(Data excerpts Opens)

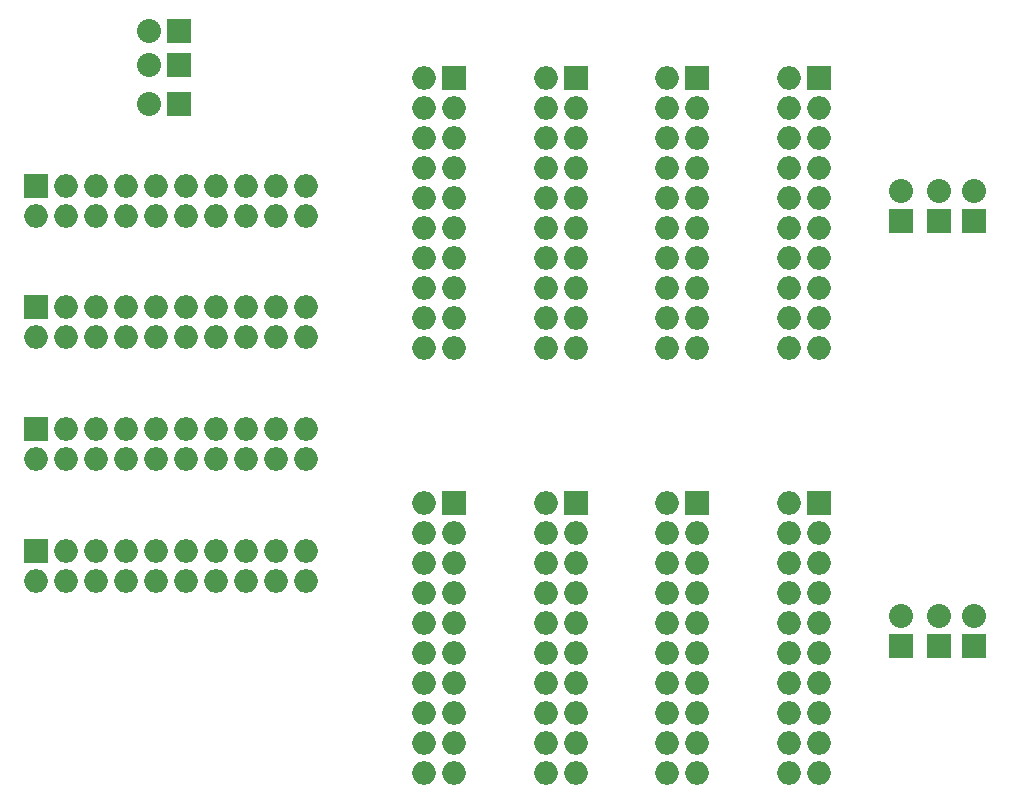
<source format=gbs>
%MOIN*%
%OFA0B0*%
%FSLAX46Y46*%
%IPPOS*%
%LPD*%
%ADD10C,0.005905511811023622*%
%ADD11O,0.07874015748031496X0.07874015748031496*%
%ADD12R,0.07874015748031496X0.07874015748031496*%
%ADD13R,0.08X0.08*%
%ADD14O,0.08X0.08*%
%ADD25C,0.005905511811023622*%
%ADD26O,0.07874015748031496X0.07874015748031496*%
%ADD27R,0.07874015748031496X0.07874015748031496*%
%ADD28R,0.08X0.08*%
%ADD29O,0.08X0.08*%
%ADD40C,0.005905511811023622*%
%ADD41O,0.07874015748031496X0.07874015748031496*%
%ADD42R,0.07874015748031496X0.07874015748031496*%
%ADD43R,0.08X0.08*%
%ADD44O,0.08X0.08*%
%LPD*%
G01G01*
D10*
D11*
X0001968503Y0002519685D02*
X0003268856Y0001411705D03*
X0003368856Y0001411705D03*
X0003268856Y0001511705D03*
X0003368856Y0001511705D03*
X0003268856Y0001611705D03*
X0003368856Y0001611705D03*
X0003268856Y0001711705D03*
X0003368856Y0001711705D03*
X0003268856Y0001811705D03*
X0003368856Y0001811705D03*
X0003268856Y0001911705D03*
X0003368856Y0001911705D03*
X0003268856Y0002011705D03*
X0003368856Y0002011705D03*
X0003268856Y0002111705D03*
X0003368856Y0002111705D03*
X0003268856Y0002211705D03*
X0003368856Y0002211705D03*
X0003268856Y0002311705D03*
D12*
X0003368856Y0002311705D03*
X0002963541Y0002311705D03*
D11*
X0002863541Y0002311705D03*
X0002963541Y0002211705D03*
X0002863541Y0002211705D03*
X0002963541Y0002111705D03*
X0002863541Y0002111705D03*
X0002963541Y0002011705D03*
X0002863541Y0002011705D03*
X0002963541Y0001911705D03*
X0002863541Y0001911705D03*
X0002963541Y0001811705D03*
X0002863541Y0001811705D03*
X0002963541Y0001711705D03*
X0002863541Y0001711705D03*
X0002963541Y0001611705D03*
X0002863541Y0001611705D03*
X0002963541Y0001511705D03*
X0002863541Y0001511705D03*
X0002963541Y0001411705D03*
X0002863541Y0001411705D03*
D12*
X0002558226Y0002311705D03*
D11*
X0002458226Y0002311705D03*
X0002558226Y0002211705D03*
X0002458226Y0002211705D03*
X0002558226Y0002111705D03*
X0002458226Y0002111705D03*
X0002558226Y0002011705D03*
X0002458226Y0002011705D03*
X0002558226Y0001911705D03*
X0002458226Y0001911705D03*
X0002558226Y0001811705D03*
X0002458226Y0001811705D03*
X0002558226Y0001711705D03*
X0002458226Y0001711705D03*
X0002558226Y0001611705D03*
X0002458226Y0001611705D03*
X0002558226Y0001511705D03*
X0002458226Y0001511705D03*
X0002558226Y0001411705D03*
X0002458226Y0001411705D03*
D12*
X0002152911Y0002311705D03*
D11*
X0002052911Y0002311705D03*
X0002152911Y0002211705D03*
X0002052911Y0002211705D03*
X0002152911Y0002111705D03*
X0002052911Y0002111705D03*
X0002152911Y0002011705D03*
X0002052911Y0002011705D03*
X0002152911Y0001911705D03*
X0002052911Y0001911705D03*
X0002152911Y0001811705D03*
X0002052911Y0001811705D03*
X0002152911Y0001711705D03*
X0002052911Y0001711705D03*
X0002152911Y0001611705D03*
X0002052911Y0001611705D03*
X0002152911Y0001511705D03*
X0002052911Y0001511705D03*
X0002152911Y0001411705D03*
X0002052911Y0001411705D03*
D13*
X0003641732Y0001835039D03*
D14*
X0003641732Y0001935039D03*
X0003770866Y0001934645D03*
D13*
X0003770866Y0001834645D03*
X0003885433Y0001834645D03*
D14*
X0003885433Y0001934645D03*
G04 next file*
G01G01G01G01*
D25*
D26*
X0001968503Y0003937007D02*
X0003268856Y0002829028D03*
X0003368856Y0002829028D03*
X0003268856Y0002929028D03*
X0003368856Y0002929028D03*
X0003268856Y0003029028D03*
X0003368856Y0003029028D03*
X0003268856Y0003129028D03*
X0003368856Y0003129028D03*
X0003268856Y0003229028D03*
X0003368856Y0003229028D03*
X0003268856Y0003329028D03*
X0003368856Y0003329028D03*
X0003268856Y0003429027D03*
X0003368856Y0003429027D03*
X0003268856Y0003529027D03*
X0003368856Y0003529027D03*
X0003268856Y0003629028D03*
X0003368856Y0003629028D03*
X0003268856Y0003729028D03*
D27*
X0003368856Y0003729028D03*
X0002963541Y0003729028D03*
D26*
X0002863540Y0003729028D03*
X0002963541Y0003629028D03*
X0002863540Y0003629028D03*
X0002963541Y0003529027D03*
X0002863540Y0003529027D03*
X0002963541Y0003429027D03*
X0002863540Y0003429027D03*
X0002963541Y0003329028D03*
X0002863540Y0003329028D03*
X0002963541Y0003229028D03*
X0002863540Y0003229028D03*
X0002963541Y0003129028D03*
X0002863540Y0003129028D03*
X0002963541Y0003029028D03*
X0002863540Y0003029028D03*
X0002963541Y0002929028D03*
X0002863540Y0002929028D03*
X0002963541Y0002829028D03*
X0002863540Y0002829028D03*
D27*
X0002558226Y0003729028D03*
D26*
X0002458226Y0003729028D03*
X0002558226Y0003629028D03*
X0002458226Y0003629028D03*
X0002558226Y0003529027D03*
X0002458226Y0003529027D03*
X0002558226Y0003429027D03*
X0002458226Y0003429027D03*
X0002558226Y0003329028D03*
X0002458226Y0003329028D03*
X0002558226Y0003229028D03*
X0002458226Y0003229028D03*
X0002558226Y0003129028D03*
X0002458226Y0003129028D03*
X0002558226Y0003029028D03*
X0002458226Y0003029028D03*
X0002558226Y0002929028D03*
X0002458226Y0002929028D03*
X0002558226Y0002829028D03*
X0002458226Y0002829028D03*
D27*
X0002152911Y0003729028D03*
D26*
X0002052911Y0003729028D03*
X0002152911Y0003629028D03*
X0002052911Y0003629028D03*
X0002152911Y0003529027D03*
X0002052911Y0003529027D03*
X0002152911Y0003429027D03*
X0002052911Y0003429027D03*
X0002152911Y0003329028D03*
X0002052911Y0003329028D03*
X0002152911Y0003229028D03*
X0002052911Y0003229028D03*
X0002152911Y0003129028D03*
X0002052911Y0003129028D03*
X0002152911Y0003029028D03*
X0002052911Y0003029028D03*
X0002152911Y0002929028D03*
X0002052911Y0002929028D03*
X0002152911Y0002829028D03*
X0002052911Y0002829028D03*
D28*
X0003641732Y0003252362D03*
D29*
X0003641732Y0003352362D03*
X0003770866Y0003351968D03*
D28*
X0003770866Y0003251968D03*
X0003885433Y0003251968D03*
D29*
X0003885433Y0003351968D03*
G04 next file*
G04 #@! TF.FileFunction,Soldermask,Bot*
G04 Gerber Fmt 4.6, Leading zero omitted, Abs format (unit mm)*
G04 Created by KiCad (PCBNEW (2016-10-28 revision 192d4b8)-makepkg) date 11/16/16 20:27:21*
G01G01G01G01*
G04 APERTURE LIST*
G04 APERTURE END LIST*
D40*
D41*
X0000551181Y0001968503D02*
X0001659160Y0003268856D03*
X0001659160Y0003368856D03*
X0001559159Y0003268856D03*
X0001559159Y0003368856D03*
X0001459160Y0003268856D03*
X0001459160Y0003368856D03*
X0001359160Y0003268856D03*
X0001359160Y0003368856D03*
X0001259160Y0003268856D03*
X0001259160Y0003368856D03*
X0001159160Y0003268856D03*
X0001159160Y0003368856D03*
X0001059160Y0003268856D03*
X0001059160Y0003368856D03*
X0000959160Y0003268856D03*
X0000959160Y0003368856D03*
X0000859160Y0003268856D03*
X0000859160Y0003368856D03*
X0000759160Y0003268856D03*
D42*
X0000759160Y0003368856D03*
X0000759160Y0002963541D03*
D41*
X0000759160Y0002863540D03*
X0000859160Y0002963541D03*
X0000859160Y0002863540D03*
X0000959160Y0002963541D03*
X0000959160Y0002863540D03*
X0001059160Y0002963541D03*
X0001059160Y0002863540D03*
X0001159160Y0002963541D03*
X0001159160Y0002863540D03*
X0001259160Y0002963541D03*
X0001259160Y0002863540D03*
X0001359160Y0002963541D03*
X0001359160Y0002863540D03*
X0001459160Y0002963541D03*
X0001459160Y0002863540D03*
X0001559159Y0002963541D03*
X0001559159Y0002863540D03*
X0001659160Y0002963541D03*
X0001659160Y0002863540D03*
D42*
X0000759160Y0002558226D03*
D41*
X0000759160Y0002458226D03*
X0000859160Y0002558226D03*
X0000859160Y0002458226D03*
X0000959160Y0002558226D03*
X0000959160Y0002458226D03*
X0001059160Y0002558226D03*
X0001059160Y0002458226D03*
X0001159160Y0002558226D03*
X0001159160Y0002458226D03*
X0001259160Y0002558226D03*
X0001259160Y0002458226D03*
X0001359160Y0002558226D03*
X0001359160Y0002458226D03*
X0001459160Y0002558226D03*
X0001459160Y0002458226D03*
X0001559159Y0002558226D03*
X0001559159Y0002458226D03*
X0001659160Y0002558226D03*
X0001659160Y0002458226D03*
D42*
X0000759160Y0002152911D03*
D41*
X0000759160Y0002052911D03*
X0000859160Y0002152911D03*
X0000859160Y0002052911D03*
X0000959160Y0002152911D03*
X0000959160Y0002052911D03*
X0001059160Y0002152911D03*
X0001059160Y0002052911D03*
X0001159160Y0002152911D03*
X0001159160Y0002052911D03*
X0001259160Y0002152911D03*
X0001259160Y0002052911D03*
X0001359160Y0002152911D03*
X0001359160Y0002052911D03*
X0001459160Y0002152911D03*
X0001459160Y0002052911D03*
X0001559159Y0002152911D03*
X0001559159Y0002052911D03*
X0001659160Y0002152911D03*
X0001659160Y0002052911D03*
D43*
X0001235826Y0003641732D03*
D44*
X0001135826Y0003641732D03*
X0001136220Y0003770866D03*
D43*
X0001236220Y0003770866D03*
X0001236220Y0003885433D03*
D44*
X0001136220Y0003885433D03*
M02*
</source>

(Data excerpts Closes)

* [Job]:
Give only the lines from the one holding "X0002863541Y0002111705D03*" through the one holding "X0003268856Y0003229028D03*", each restated exactly as it appears above.

* [Exercise response]:
X0002863541Y0002111705D03*
X0002963541Y0002011705D03*
X0002863541Y0002011705D03*
X0002963541Y0001911705D03*
X0002863541Y0001911705D03*
X0002963541Y0001811705D03*
X0002863541Y0001811705D03*
X0002963541Y0001711705D03*
X0002863541Y0001711705D03*
X0002963541Y0001611705D03*
X0002863541Y0001611705D03*
X0002963541Y0001511705D03*
X0002863541Y0001511705D03*
X0002963541Y0001411705D03*
X0002863541Y0001411705D03*
D12*
X0002558226Y0002311705D03*
D11*
X0002458226Y0002311705D03*
X0002558226Y0002211705D03*
X0002458226Y0002211705D03*
X0002558226Y0002111705D03*
X0002458226Y0002111705D03*
X0002558226Y0002011705D03*
X0002458226Y0002011705D03*
X0002558226Y0001911705D03*
X0002458226Y0001911705D03*
X0002558226Y0001811705D03*
X0002458226Y0001811705D03*
X0002558226Y0001711705D03*
X0002458226Y0001711705D03*
X0002558226Y0001611705D03*
X0002458226Y0001611705D03*
X0002558226Y0001511705D03*
X0002458226Y0001511705D03*
X0002558226Y0001411705D03*
X0002458226Y0001411705D03*
D12*
X0002152911Y0002311705D03*
D11*
X0002052911Y0002311705D03*
X0002152911Y0002211705D03*
X0002052911Y0002211705D03*
X0002152911Y0002111705D03*
X0002052911Y0002111705D03*
X0002152911Y0002011705D03*
X0002052911Y0002011705D03*
X0002152911Y0001911705D03*
X0002052911Y0001911705D03*
X0002152911Y0001811705D03*
X0002052911Y0001811705D03*
X0002152911Y0001711705D03*
X0002052911Y0001711705D03*
X0002152911Y0001611705D03*
X0002052911Y0001611705D03*
X0002152911Y0001511705D03*
X0002052911Y0001511705D03*
X0002152911Y0001411705D03*
X0002052911Y0001411705D03*
D13*
X0003641732Y0001835039D03*
D14*
X0003641732Y0001935039D03*
X0003770866Y0001934645D03*
D13*
X0003770866Y0001834645D03*
X0003885433Y0001834645D03*
D14*
X0003885433Y0001934645D03*
G04 next file*
G01G01G01G01*
D25*
D26*
X0001968503Y0003937007D02*
X0003268856Y0002829028D03*
X0003368856Y0002829028D03*
X0003268856Y0002929028D03*
X0003368856Y0002929028D03*
X0003268856Y0003029028D03*
X0003368856Y0003029028D03*
X0003268856Y0003129028D03*
X0003368856Y0003129028D03*
X0003268856Y0003229028D03*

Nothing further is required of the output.